Lame excuses, says Kathleen Van Brempt

By refusing to impose an import ban on Russian diamonds, the European Union is the exception among its allies today. The United States, Canada and New Zealand already imposed sanctions on Alrosa.

However, European measures were being considered. A draft of the list of targeted entities, dated Sept. 28, still listed Alrosa. But after heavy lobbying, Alrosa disappeared from the final list, which was approved last week. The argument cited is that it is best to have consistency between the sanctions list for individuals, companies and organizations with strong ties to Putin and the Kremlin, on the one hand, and the list of sectoral sanctions, on the other.
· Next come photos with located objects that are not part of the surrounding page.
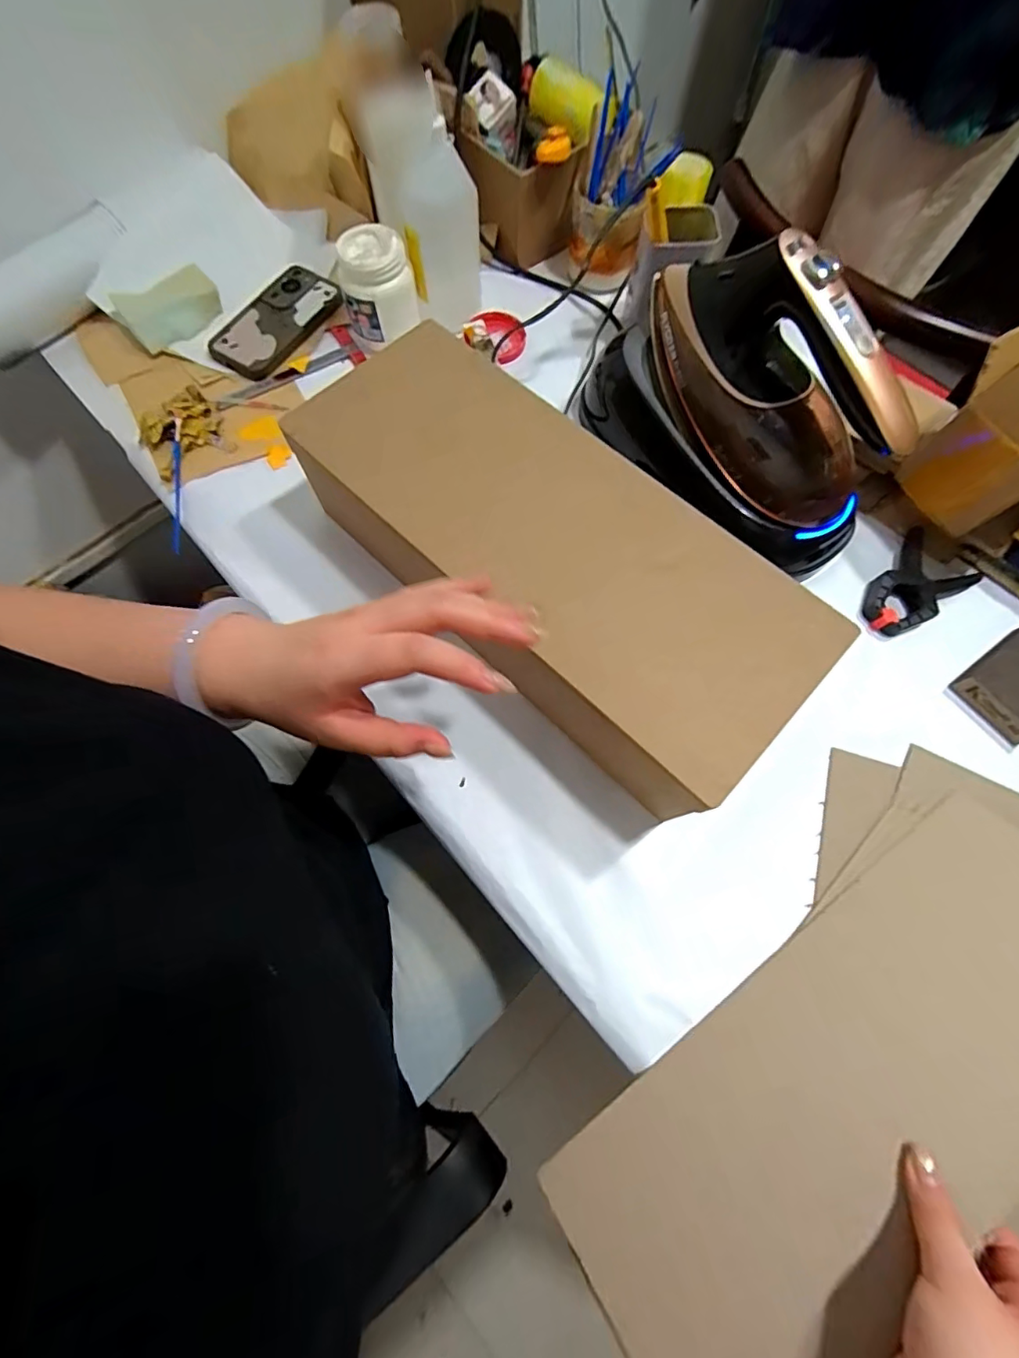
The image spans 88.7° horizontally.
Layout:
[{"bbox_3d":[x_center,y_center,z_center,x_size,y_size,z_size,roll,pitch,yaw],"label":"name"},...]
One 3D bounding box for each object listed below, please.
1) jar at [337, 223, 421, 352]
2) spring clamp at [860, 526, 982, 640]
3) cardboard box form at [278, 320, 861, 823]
[{"bbox_3d":[-0.139,-0.418,0.564,0.076,0.089,0.067,-11,70,-4],"label":"jar"},{"bbox_3d":[0.374,-0.083,0.478,0.070,0.026,0.104,43,75,14],"label":"spring clamp"},{"bbox_3d":[0.028,-0.102,0.431,0.429,0.133,0.169,43,75,14],"label":"cardboard box form"}]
Diamond was never part of the latter. A lame excuse. Instead of removing Alrosa from the sanctions list, it would have made more sense to include diamonds on the list for sectoral sanctions.

The diamond industry likes to point out the risk of major job losses. This would involve 10,000 positions, directly and indirectly. But is that really true? Figures from the FOD Economie (Belgian Ministry of Economy) show that the trade in Russian diamonds in Antwerp has already dropped by 80 percent to date, with little or no impact on the sector. Why then that last 20 percent is an obstacle remains unclear.

According to the Antwerp World Diamond Centre (AWDC), Belgium exported $18.528 billion worth of polished and rough diamonds last year. Only 10 percent of that was Russian diamonds. That sanctions would lead to a loss of one in three of all jobs in the diamond sector in our country seems greatly exaggerated.

Moreover, says the industry, it will not reduce trade in Russian diamonds. Russia could easily tap new markets in countries like India or Saudi Arabia. And the lack of traceability makes it impossible to keep Russian diamonds, once polished elsewhere, off our market. But that too is questionable. In India, for example, an increasing part of the diamond industry – both cutters and polishers – is openly distancing itself from Russian diamonds and investing in improving their traceability.

That process, by the way, has been underway for some time. To prevent the trade in blood diamonds and increase diamond traceability, the Kimberly Process was established in the early 2000s. That is a certification scheme whereby rough stones are exported in numbered and sealed containers with accompanying documents of origin. Several major players such as De Beers are already using such a system. So when it comes to keeping Russian diamonds off our market, it is not a matter of being able to, but of wanting to.

Kathleen van Brempt feels Antwerp pride

As an Antwerp native, I am incredibly proud of the diamond’s role and place in our city’s history. And I sincerely hope that it will remain so in the future. But then the industry must also dare to change. Antwerp likes to market itself as an ethical diamond center. In the Kimberley Process, the sector itself was one of the pioneers in tackling the trade in blood diamonds.

Today Antwerp could take up that pioneering role again. But then it must also acknowledge that Russian diamonds are blood diamonds and do not belong on our market. Stop resisting the sanctions on Russian diamonds and prove that Antwerp’s diamond industry can continue to make our city shine for the next 500 years.